Remote Senior MLOPs Engineer (Canada) at Rackspace

Description:

We are looking for a seasoned Senior ML OPS Engineer to architect, build, and optimize an ML inference platform.
The role requires significant expertise in Machine Learning engineering and infrastructure, focusing on building Machine Learning inference systems.
Proven experience in building and scaling ML inference platforms in a production environment is crucial.
This remote position requires exceptional communication skills and the ability to independently tackle complex challenges with innovative solutions.
Responsibilities include architecting and optimizing existing data infrastructure to support cutting-edge machine learning and deep learning models.
The engineer will collaborate closely with cross-functional teams to translate business objectives into robust engineering solutions.
The role involves owning the end-to-end development and operation of high-performance, cost-effective inference systems for a diverse range of models, including state-of-the-art LLMs.
The engineer will provide technical leadership and mentorship to foster a high-performing engineering team.
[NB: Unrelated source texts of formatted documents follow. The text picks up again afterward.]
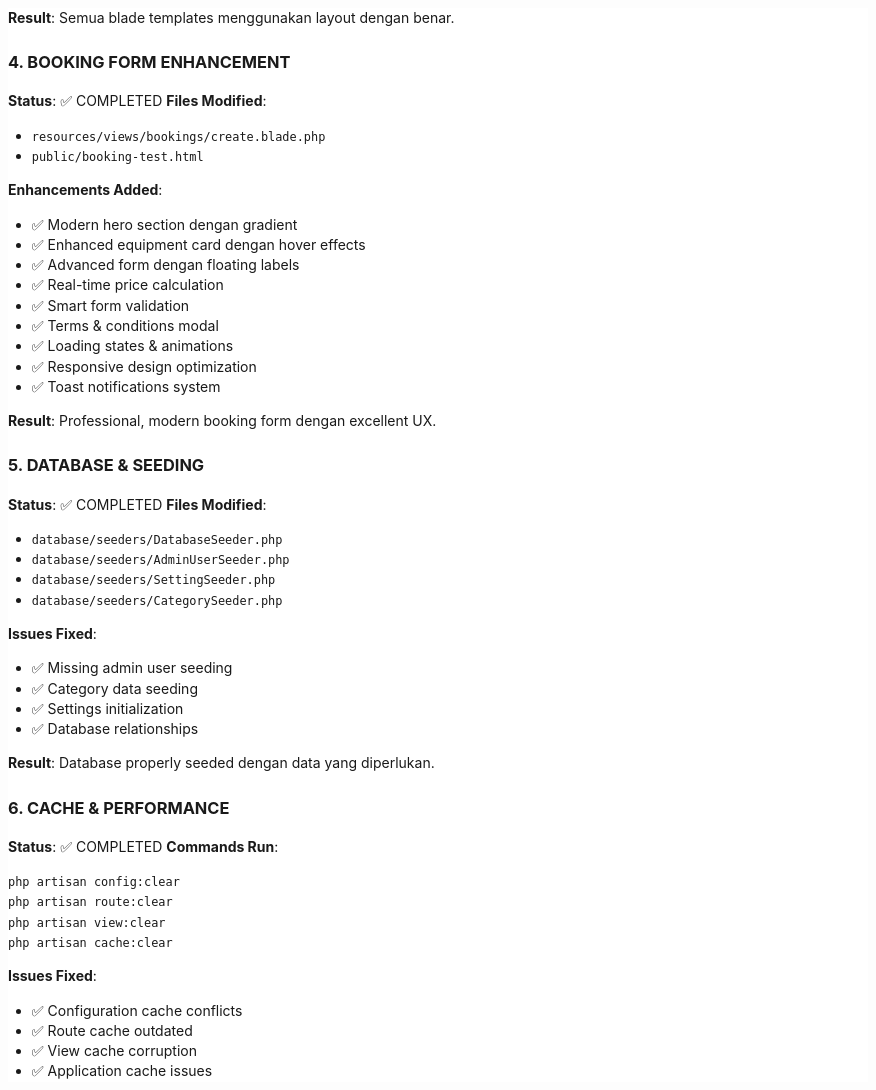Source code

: **Result**: Semua blade templates menggunakan layout dengan benar.

### 4. **BOOKING FORM ENHANCEMENT**
**Status**: ✅ COMPLETED
**Files Modified**:
- `resources/views/bookings/create.blade.php`
- `public/booking-test.html`

**Enhancements Added**:
- ✅ Modern hero section dengan gradient
- ✅ Enhanced equipment card dengan hover effects
- ✅ Advanced form dengan floating labels
- ✅ Real-time price calculation
- ✅ Smart form validation
- ✅ Terms & conditions modal
- ✅ Loading states & animations
- ✅ Responsive design optimization
- ✅ Toast notifications system

**Result**: Professional, modern booking form dengan excellent UX.

### 5. **DATABASE & SEEDING**
**Status**: ✅ COMPLETED
**Files Modified**:
- `database/seeders/DatabaseSeeder.php`
- `database/seeders/AdminUserSeeder.php`
- `database/seeders/SettingSeeder.php`
- `database/seeders/CategorySeeder.php`

**Issues Fixed**:
- ✅ Missing admin user seeding
- ✅ Category data seeding
- ✅ Settings initialization
- ✅ Database relationships

**Result**: Database properly seeded dengan data yang diperlukan.

### 6. **CACHE & PERFORMANCE**
**Status**: ✅ COMPLETED
**Commands Run**:
```bash
php artisan config:clear
php artisan route:clear
php artisan view:clear
php artisan cache:clear
```

**Issues Fixed**:
- ✅ Configuration cache conflicts
- ✅ Route cache outdated
- ✅ View cache corruption
- ✅ Application cache issues
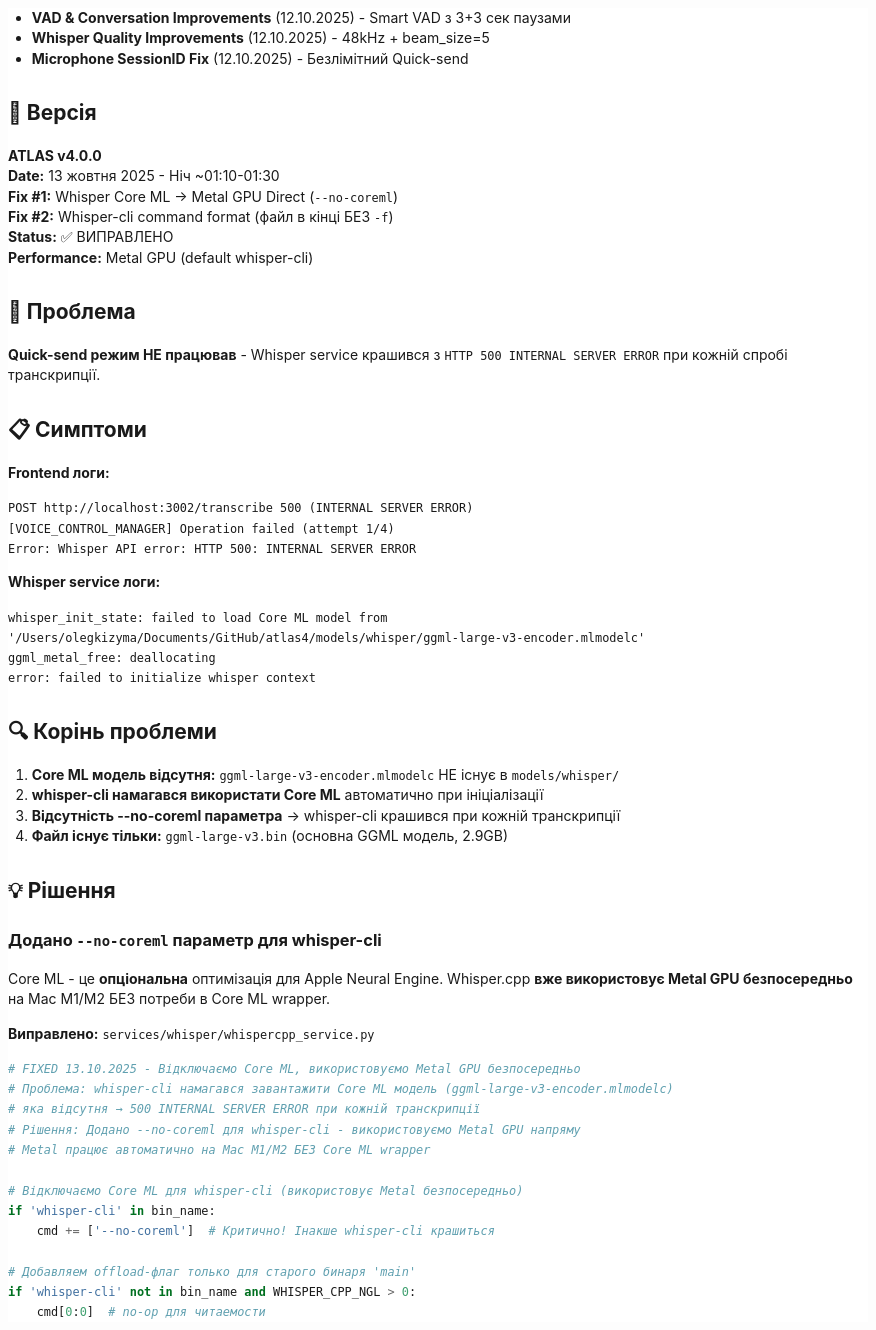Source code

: - **VAD & Conversation Improvements** (12.10.2025) - Smart VAD з 3+3 сек паузами
- **Whisper Quality Improvements** (12.10.2025) - 48kHz + beam_size=5
- **Microphone SessionID Fix** (12.10.2025) - Безлімітний Quick-send

## 📝 Версія

**ATLAS v4.0.0**  
**Date:** 13 жовтня 2025 - Ніч ~01:10-01:30  
**Fix #1:** Whisper Core ML → Metal GPU Direct (`--no-coreml`)  
**Fix #2:** Whisper-cli command format (файл в кінці БЕЗ `-f`)  
**Status:** ✅ ВИПРАВЛЕНО  
**Performance:** Metal GPU (default whisper-cli)

## 🔴 Проблема

**Quick-send режим НЕ працював** - Whisper service крашився з `HTTP 500 INTERNAL SERVER ERROR` при кожній спробі транскрипції.

## 📋 Симптоми

**Frontend логи:**
```
POST http://localhost:3002/transcribe 500 (INTERNAL SERVER ERROR)
[VOICE_CONTROL_MANAGER] Operation failed (attempt 1/4)
Error: Whisper API error: HTTP 500: INTERNAL SERVER ERROR
```

**Whisper service логи:**
```
whisper_init_state: failed to load Core ML model from 
'/Users/olegkizyma/Documents/GitHub/atlas4/models/whisper/ggml-large-v3-encoder.mlmodelc'
ggml_metal_free: deallocating
error: failed to initialize whisper context
```

## 🔍 Корінь проблеми

1. **Core ML модель відсутня:** `ggml-large-v3-encoder.mlmodelc` НЕ існує в `models/whisper/`
2. **whisper-cli намагався використати Core ML** автоматично при ініціалізації
3. **Відсутність --no-coreml параметра** → whisper-cli крашився при кожній транскрипції
4. **Файл існує тільки:** `ggml-large-v3.bin` (основна GGML модель, 2.9GB)

## 💡 Рішення

### Додано `--no-coreml` параметр для whisper-cli

Core ML - це **опціональна** оптимізація для Apple Neural Engine. Whisper.cpp **вже використовує Metal GPU безпосередньо** на Mac M1/M2 БЕЗ потреби в Core ML wrapper.

**Виправлено:** `services/whisper/whispercpp_service.py`

```python
# FIXED 13.10.2025 - Відключаємо Core ML, використовуємо Metal GPU безпосередньо
# Проблема: whisper-cli намагався завантажити Core ML модель (ggml-large-v3-encoder.mlmodelc)
# яка відсутня → 500 INTERNAL SERVER ERROR при кожній транскрипції
# Рішення: Додано --no-coreml для whisper-cli - використовуємо Metal GPU напряму
# Metal працює автоматично на Mac M1/M2 БЕЗ Core ML wrapper

# Відключаємо Core ML для whisper-cli (використовує Metal безпосередньо)
if 'whisper-cli' in bin_name:
    cmd += ['--no-coreml']  # Критично! Інакше whisper-cli крашиться

# Добавляем offload-флаг только для старого бинаря 'main'
if 'whisper-cli' not in bin_name and WHISPER_CPP_NGL > 0:
    cmd[0:0]  # no-op для читаемости
```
A proven track record in designing and implementing cost-effective and scalable ML inference systems is required.
Hands-on experience with leading deep learning frameworks such as TensorFlow, Keras, or Spark MLlib is necessary.
A solid foundation in machine learning algorithms, natural language processing, and statistical modeling is essential.
A strong grasp of fundamental computer science concepts including algorithms, distributed systems, data structures, and database management is required.
Proficiency and recent experience in Java is mandatory.
The ability to tackle complex challenges and devise effective solutions using critical thinking is essential.
Experience working effectively in a remote setting while maintaining strong written and verbal communication skills is required.
Proven experience in the Apache Hadoop ecosystem (Oozie, Pig, Hive, Map Reduce) is necessary.
Expertise in public cloud services, particularly in GCP and Vertex AI, is required.
Proven expertise in applying model optimization techniques (distillation, quantization, hardware acceleration) to production environments is a must.
An in-depth understanding of LLM architectures, parameter scaling, and deployment trade-offs is required.
A technical degree: Bachelor's degree in Computer Science with a minimum of 8 years of relevant industry experience, or a Master's degree in Computer Science with at least 6 years of relevant industry experience is necessary.
A specialization in Machine Learning is preferred.

Rackspace Technology is recognized as a best place to work, year after year, according to Fortune, Forbes, and Glassdoor.
The company attracts and develops world-class talent, providing opportunities for professional growth.
Employees are encouraged to bring their whole selves to work and embrace unique perspectives that fuel innovation.
Rackspace Technology is committed to offering equal employment opportunities without regard to various legally protected characteristics.
The company is dedicated to accommodating individuals with disabilities or special needs.